「謝るべきは木下先生じゃなくって北条先生だと思います。
確かに、木下先生はあたしよりもずっと綺麗で大人な人だっただろうから、血迷っても仕方ないかもしれないけど、でも、先生はその時あたしの存在知らなかったんでしょ?」
「だけど!」
「なら、やっぱりしょうがないですって。
北条先生先生も、彼女いるって言わなかったんだから。
っていうか、それが悪いんですよ!
大事な事ちゃんといわないから、あんな事になるんですよ!」
これは慰めでも何でもない。
全てその通りだと、自分でも自信を持って言える。
木下先生は確かにしつこかった。
もし、北条先生があたしとの関係を伝えていて、その上で木下先生が言い寄ったなら、木下先生も悪いけど、北条先生は木下先生に何も言ってなかった。
それは北条先生一人が責任を負うべきだ。
「だから、そんなに自分を責めないで下さい。

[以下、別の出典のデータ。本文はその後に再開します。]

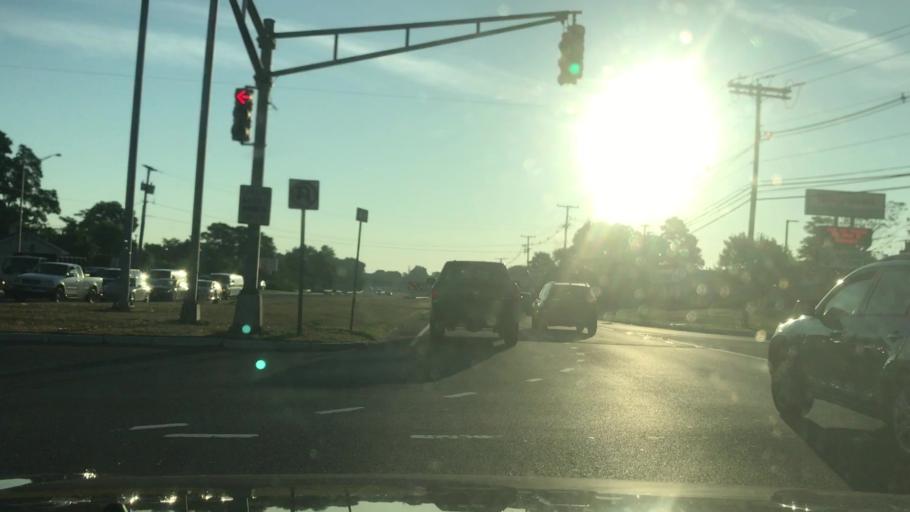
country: US
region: New Jersey
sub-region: Monmouth County
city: West Long Branch
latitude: 40.2954
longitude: -74.0290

」
「ありがとう。」
木下先生は、やっとあたしの方を見て笑ってくれた。
やっぱり木下先生は美人だなぁ。
「あ、あと、一つお願いがあるんですけど、」
「何?」
「その、あたしが昔北条先生と付き合ってた事、黙っといて下さい。」
「それは、お願いされるまでもないわ。
勿論誰にも言わないし、言う気もない。
生徒の個人情報だもの。」
カタッ
何かが落ちる音がした。
だが、あたしは特に気にもかけなかった。